Pernyataan ini disampaikan langsung oleh Menteri Luar Negeri Pakistan Shah Mahmood Qureshi di depan Sidang Umum Perserikatan Bangsa-Bangsa (PBB).
Qureshi mengatakan hal yang harus diutamakan adalah menghindari krisis ekonomi yang lebih dalam bagi negara tetangganya, Afghanistan. Pasalnya, krisis ekonomi ini dikhawatirkan dapat memicu bencana kemanusiaan.
"Di satu sisi, kalian menggalang dana untuk mereka. Namun, uang yang menjadi milik mereka sendiri justru tidak dapat digunakan," kata Qureshi dikutip dari AFP, Selasa (21/9).
Menurut dia, membekukan aset Afghanistan tidak akan menolong apapun. Karenanya, ia mendesak negara superpower di dunia memikirkan kembali kebijakannya serta mencairkan aset yang menjadi hak Afghanistan.
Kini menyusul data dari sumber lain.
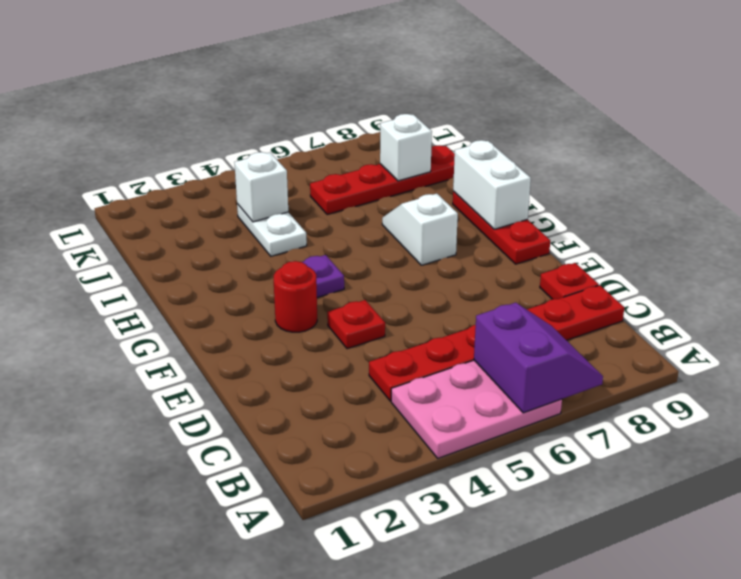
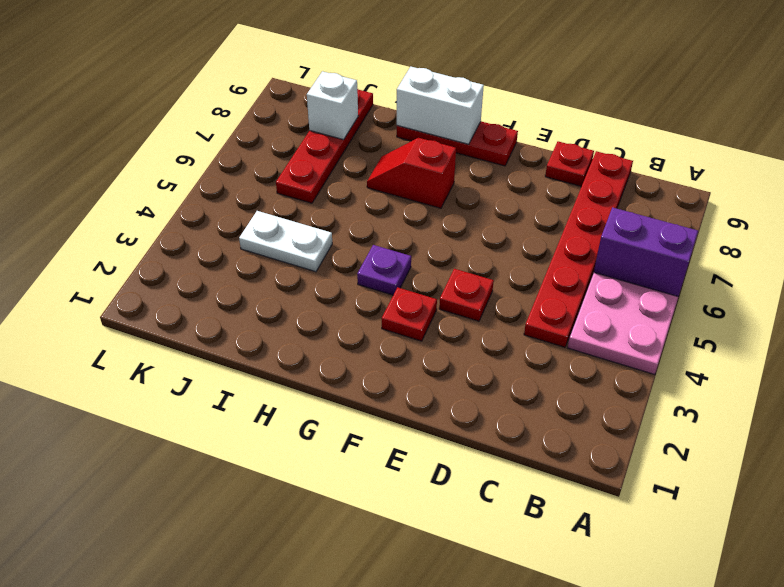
red 1x1 round brick [274,261,317,332] -> red 1x1 plate [382,287,437,341]
white 1x2 slope [382,193,458,265] -> red 1x2 slope [367,138,456,208]
white 1x1 brick [234,152,288,222] -> none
Namun demikian, Pakistan tidak buru-buru berharap pemerintahan baru Afghanistan dapat diakui sebagai negara berdaulat dalam waktu dekat.
The Fed, bank sentral Amerika Serikat (AS) diketahui telah membekukan aset milik Afghanistan senilai US$9,5 miliar. Upaya ini dilakukan untuk menghindari dana digunakan oleh Taliban.
Pakistan sendiri sudah sejak lama menjadi pendukung rezim Taliban pada 1996-2001. Bahkan, AS menuduh badan intelijen Pakistan mendukung pemberontak Islam dalam peperangan selama 20 tahun melawan angkatan bersenjata NATO.
Qureshi turut menanggapi isu pembangunan kembali hubungan bilateral kedua negara. "Saya pikir tidak ada yang akan terburu-buru untuk mengakui kedaulatan Afghanistan. Taliban harus berhati-hati akan hal tersebut," imbuh dia.
Jika Taliban ingin mendapat pengakuan kedaulatan negara, maka mereka harus lebih responsif dan sensitif terhadap pandangan dunia internasional.
Kepala Pemerintahan Pakistan itu juga berharap Taliban lebih inklusif dalam membangun pemerintahan setelah memasukkan calon yang masuk ke dalam catatan hitam PBB dalam pemberontakan terorisme.
Namun, ia melihat hal 'positif' dari Taliban termasuk mendeklarasikan pengampunan bagi etnis minoritas. Qureshi mendukung dan terus mendorong tren tersebut.
Tetapi, aktivis dan saksi mata justru melihat hal yang berseberangan.
Wanita dan anak perempuan dikecualikan dalam angkatan kerja dan pendidikan, bahkan tanpa pengumuman resmi dari Taliban.